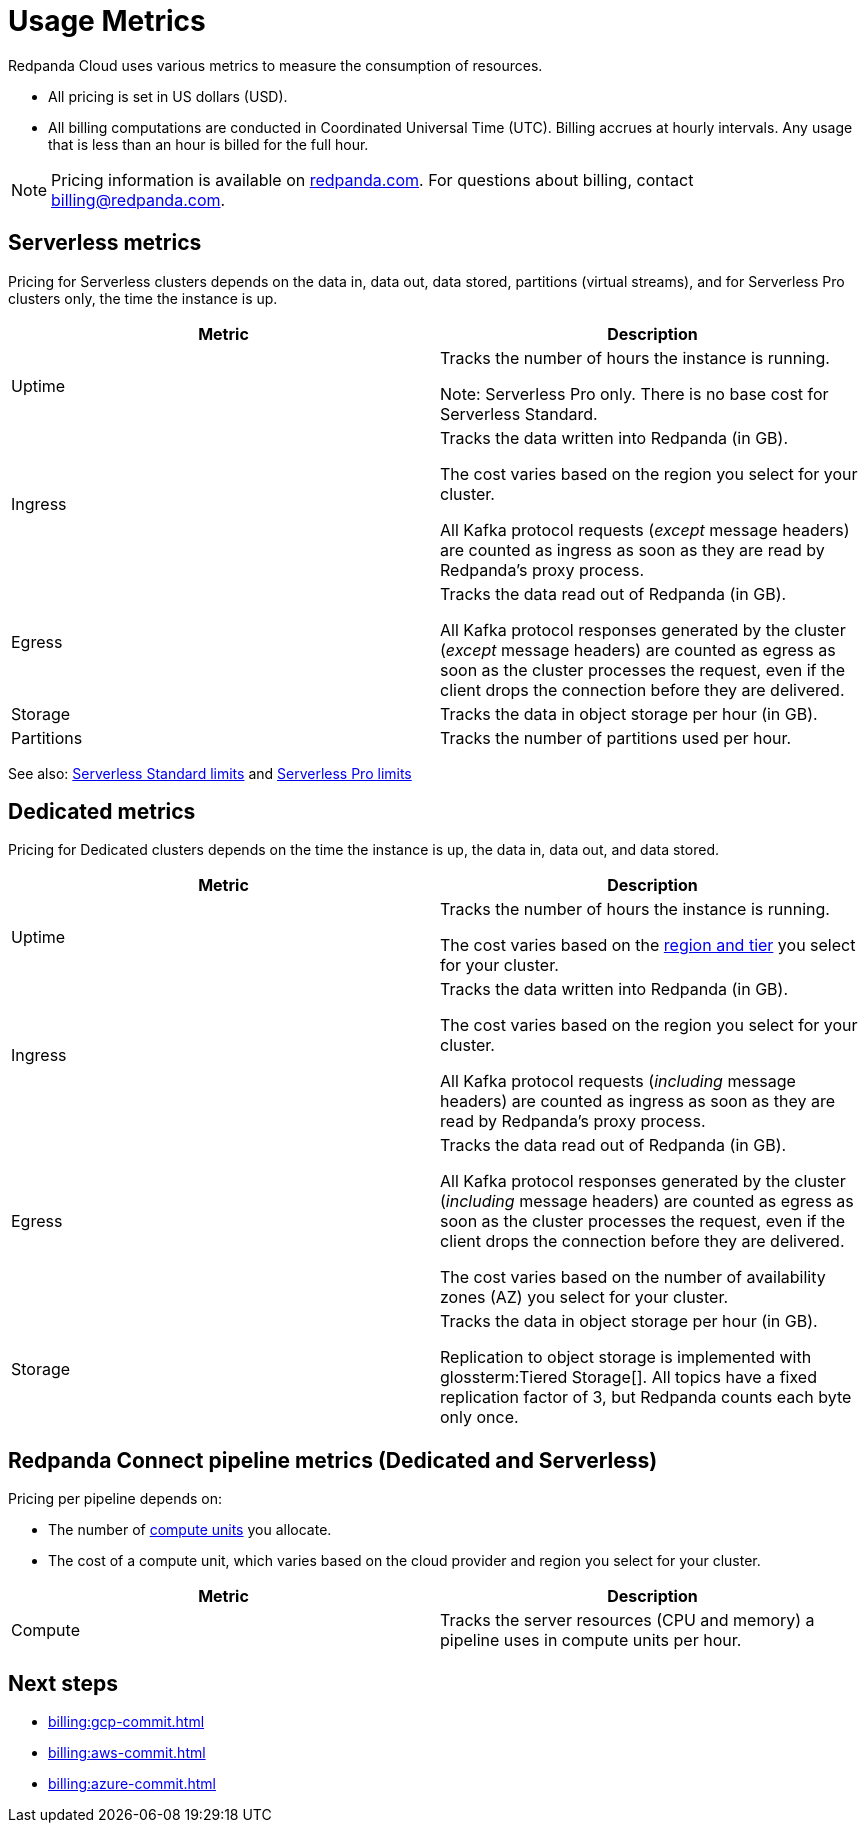 = Usage Metrics
:description: Learn about the metrics Redpanda uses to measure consumption in Redpanda Cloud.
:page-aliases: deploy:deployment-option/cloud/manage-billing/billing.adoc

Redpanda Cloud uses various metrics to measure the consumption of resources. 

* All pricing is set in US dollars (USD). 
* All billing computations are conducted in Coordinated Universal Time (UTC). Billing accrues at hourly intervals. Any usage that is less than an hour is billed for the full hour. 

NOTE: Pricing information is available on https://redpanda.com/redpanda-cloud/serverless[redpanda.com]. For questions about billing, contact billing@redpanda.com.

== Serverless metrics

Pricing for Serverless clusters depends on the data in, data out, data stored, partitions (virtual streams), and for Serverless Pro clusters only, the time the instance is up.

|=== 
| Metric | Description 

| Uptime | Tracks the number of hours the instance is running. 

Note: Serverless Pro only. There is no base cost for Serverless Standard.

| Ingress | Tracks the data written into Redpanda (in GB).

The cost varies based on the region you select for your cluster. 

All Kafka protocol requests (_except_ message headers) are counted as ingress as soon as they are read by Redpanda's proxy process. 
| Egress | Tracks the data read out of Redpanda (in GB).

All Kafka protocol responses generated by the cluster (_except_ message headers) are counted as egress as soon as the cluster processes the request, even if the client drops the connection before they are delivered.
| Storage | Tracks the data in object storage per hour (in GB). 
| Partitions | Tracks the number of partitions used per hour.

|===

See also: xref:get-started:cluster-types/serverless.adoc#serverless-standard-usage-limits[Serverless Standard limits] and xref:get-started:cluster-types/serverless-pro.adoc#serverless-pro-usage-limits[Serverless Pro limits]

== Dedicated metrics

Pricing for Dedicated clusters depends on the time the instance is up, the data in, data out, and data stored.

|=== 
| Metric | Description 

| Uptime | Tracks the number of hours the instance is running. 

The cost varies based on the xref:reference:tiers/byoc-tiers.adoc[region and tier] you select for your cluster.   
| Ingress | Tracks the data written into Redpanda (in GB). 

The cost varies based on the region you select for your cluster. 

All Kafka protocol requests (_including_ message headers) are counted as ingress as soon as they are read by Redpanda's proxy process. 
| Egress | Tracks the data read out of Redpanda (in GB).

All Kafka protocol responses generated by the cluster (_including_ message headers) are counted as egress as soon as the cluster processes the request, even if the client drops the connection before they are delivered. 

The cost varies based on the number of availability zones (AZ) you select for your cluster. 
| Storage | Tracks the data in object storage per hour (in GB). 

Replication to object storage is implemented with glossterm:Tiered Storage[]. All topics have a fixed replication factor of 3, but Redpanda counts each byte only once.

|=== 

== Redpanda Connect pipeline metrics (Dedicated and Serverless)

Pricing per pipeline depends on:

- The number of xref:develop:connect/configuration/resource-management.adoc[compute units] you allocate.
- The cost of a compute unit, which varies based on the cloud provider and region you select for your cluster.

|===
| Metric | Description

| Compute | Tracks the server resources (CPU and memory) a pipeline uses in compute units per hour.

|=== 

== Next steps

* xref:billing:gcp-commit.adoc[]
* xref:billing:aws-commit.adoc[]
* xref:billing:azure-commit.adoc[]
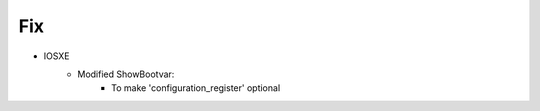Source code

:--------------------------------------------------------------------------------
                                Fix
--------------------------------------------------------------------------------
* IOSXE
    * Modified ShowBootvar:
        * To make 'configuration_register' optional

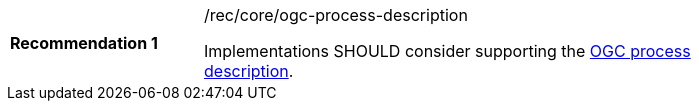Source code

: [[rec_core_ogc-process-description]]
[width="90%",cols="2,6a"]
|===
^|*Recommendation {counter:rec-id}* |/rec/core/ogc-process-description +

Implementations SHOULD consider supporting the <<ogc_process_description,OGC process description>>.
|===
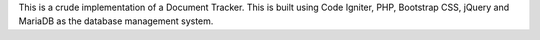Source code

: This is a crude implementation of a Document Tracker.
This is built using Code Igniter, PHP, Bootstrap CSS, jQuery and MariaDB as the database management system.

◇ ◇ ◇ ◇ ◇

Exercise aim => Copy out, with no pictures, the lines from the one containing "- The number" through the last line of the data above, both ends included and each word unchanged.

Answer section =>
- The number of xref:develop:connect/configuration/resource-management.adoc[compute units] you allocate.
- The cost of a compute unit, which varies based on the cloud provider and region you select for your cluster.

|===
| Metric | Description

| Compute | Tracks the server resources (CPU and memory) a pipeline uses in compute units per hour.

|=== 

== Next steps

* xref:billing:gcp-commit.adoc[]
* xref:billing:aws-commit.adoc[]
* xref:billing:azure-commit.adoc[]
Source code

:--------------------------------------------------------------------------------
                                Fix
--------------------------------------------------------------------------------
* IOSXE
    * Modified ShowBootvar:
        * To make 'configuration_register' optional

Source code

: [[rec_core_ogc-process-description]]
[width="90%",cols="2,6a"]
|===
^|*Recommendation {counter:rec-id}* |/rec/core/ogc-process-description +

Implementations SHOULD consider supporting the <<ogc_process_description,OGC process description>>.
|===
Source code

: This is a crude implementation of a Document Tracker.
This is built using Code Igniter, PHP, Bootstrap CSS, jQuery and MariaDB as the database management system.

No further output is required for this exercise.